Look through the entries below and return all lines including the word "FROM".

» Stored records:
++++++++++++++++++++

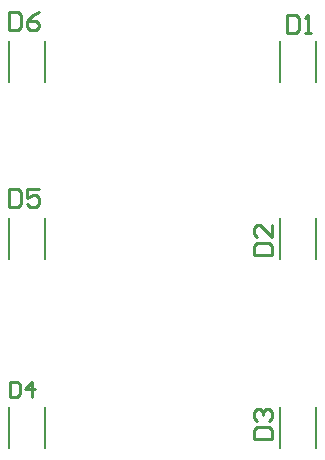
<source format=gbr>
G04*
G04 #@! TF.GenerationSoftware,Altium Limited,Altium Designer,22.4.2 (48)*
G04*
G04 Layer_Color=65535*
%FSLAX25Y25*%
%MOIN*%
G70*
G04*
G04 #@! TF.SameCoordinates,96A84167-8CB8-41EC-8849-8989CCC38216*
G04*
G04*
G04 #@! TF.FilePolarity,Positive*
G04*
G01*
G75*
%ADD10C,0.00600*%
%ADD11C,0.01000*%
D10*
X635921Y253043D02*
Y266642D01*
X623921Y253043D02*
Y266642D01*
X635921Y193987D02*
Y207587D01*
X623921Y193987D02*
Y207587D01*
X635921Y130995D02*
Y144595D01*
X623921Y130995D02*
Y144595D01*
X545370Y130995D02*
Y144595D01*
X533370Y130995D02*
Y144595D01*
Y193987D02*
Y207587D01*
X545370Y193987D02*
Y207587D01*
X533370Y253043D02*
Y266642D01*
X545370Y253043D02*
Y266642D01*
D11*
X533600Y276398D02*
Y270400D01*
X536599D01*
X537599Y271400D01*
Y275398D01*
X536599Y276398D01*
X533600D01*
X543597D02*
X541597Y275398D01*
X539598Y273399D01*
Y271400D01*
X540598Y270400D01*
X542597D01*
X543597Y271400D01*
Y272399D01*
X542597Y273399D01*
X539598D01*
X533600Y217398D02*
Y211400D01*
X536599D01*
X537599Y212400D01*
Y216398D01*
X536599Y217398D01*
X533600D01*
X543597D02*
X539598D01*
Y214399D01*
X541597Y215399D01*
X542597D01*
X543597Y214399D01*
Y212400D01*
X542597Y211400D01*
X540598D01*
X539598Y212400D01*
X533810Y153157D02*
Y148158D01*
X536309D01*
X537142Y148991D01*
Y152324D01*
X536309Y153157D01*
X533810D01*
X541307Y148158D02*
Y153157D01*
X538808Y150657D01*
X542140D01*
X615058Y133950D02*
X621057D01*
Y136949D01*
X620057Y137948D01*
X616058D01*
X615058Y136949D01*
Y133950D01*
X616058Y139948D02*
X615058Y140947D01*
Y142947D01*
X616058Y143946D01*
X617058D01*
X618057Y142947D01*
Y141947D01*
Y142947D01*
X619057Y143946D01*
X620057D01*
X621057Y142947D01*
Y140947D01*
X620057Y139948D01*
X615312Y195381D02*
X621310D01*
Y198380D01*
X620310Y199380D01*
X616312D01*
X615312Y198380D01*
Y195381D01*
X621310Y205378D02*
Y201379D01*
X617311Y205378D01*
X616312D01*
X615312Y204378D01*
Y202379D01*
X616312Y201379D01*
X626222Y275457D02*
Y269459D01*
X629221D01*
X630221Y270459D01*
Y274458D01*
X629221Y275457D01*
X626222D01*
X632220Y269459D02*
X634219D01*
X633219D01*
Y275457D01*
X632220Y274458D01*
M02*

</source>
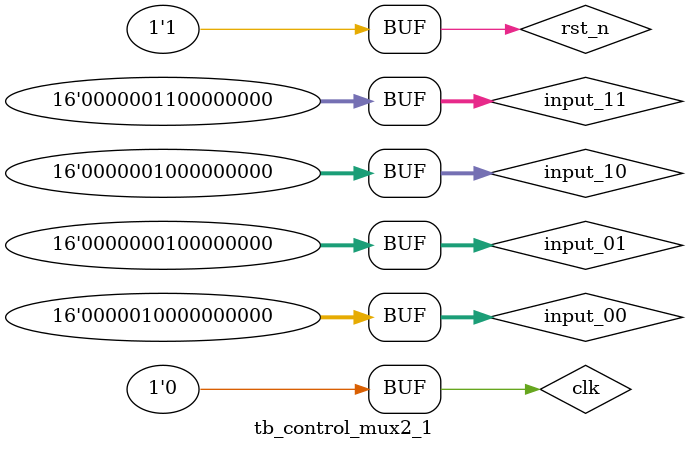
<source format=v>
`timescale 1ns / 1ps
`include "control_mux2_1.v"
`include "mux2_1.v"

/*
We're gonna test this matrix
[ 4 1
  2 3 ]		  
*/

module tb_control_mux2_1;
parameter WIDTH = 16;

// Input for mux & controller module
reg clk, rst_n;
reg [WIDTH-1:0] input_00, input_01;
reg [WIDTH-1:0] input_10, input_11;

// Output for mux & controller module
wire [WIDTH-1:0] out0, out1;
wire [1:0] mux_reset;

// Control Unit
control_mux2_1 cu_inst (.clk(clk), .rst_n(rst_n), .mux_reset(mux_reset)); 

// Mux inst
mux2_1 #(.WIDTH(WIDTH)) mux_inst0 (.clk(clk), .rst_n(mux_reset[1]), .input_0(input_00), .input_1(input_01), .out(out0));
mux2_1 #(.WIDTH(WIDTH)) mux_inst1 (.clk(clk), .rst_n(mux_reset[0]), .input_0(input_10), .input_1(input_11), .out(out1));

initial begin
    rst_n <= 0;
    clk <= 0;
	#1
	input_00 = 0;
	input_01 = 0;
    input_10 = 0;
    input_11 = 0;
	rst_n <=1;
    #9;
end


// Clock generation
initial begin
	repeat(50)
		#5 clk <= ~clk;
end

// Behavior
initial begin
	#10 input_00 = 16'h0400;
		input_01 = 16'h0100;
		
		input_10 = 16'h0200;
		input_11 = 16'h0300;
end


// Dumping to see the waveform file
initial begin
    // Set up VCD dump file
    $dumpfile("tb_control_mux2_1.vcd");  // VCD output file
    $dumpvars(0, tb_control_mux2_1);      // Dump all variables in the testbench
end


endmodule
</source>
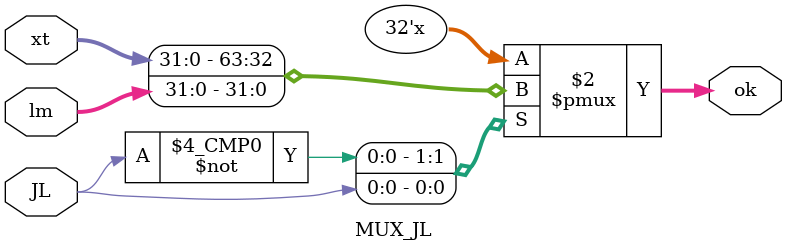
<source format=v>
`timescale 1ns / 1ps
module MUX_JL(


	// MUX 2:1 FOR WD3 SOURCE
    input [31:0] xt, // FROM MUX MEMTOREG OUTPUT
    input [31:0] lm, // FROM PC+4
	 input JL, // FROM CU
    output reg [31:0] ok); //OUTPUT TO REGISTER FILE WD3
	 
	 	// CASE FOR MUX, 1->lm, 0->xt
   always @ (xt or lm or JL) begin  
      case (JL)  
         1'b0 : ok <= xt;  
         1'b1 : ok <= lm;   
      endcase  
   end 

endmodule

</source>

++++++++++++++++++++

» SOLUTION FOR THIS TASK:
    input [31:0] xt, // FROM MUX MEMTOREG OUTPUT
    input [31:0] lm, // FROM PC+4
	 input JL, // FROM CU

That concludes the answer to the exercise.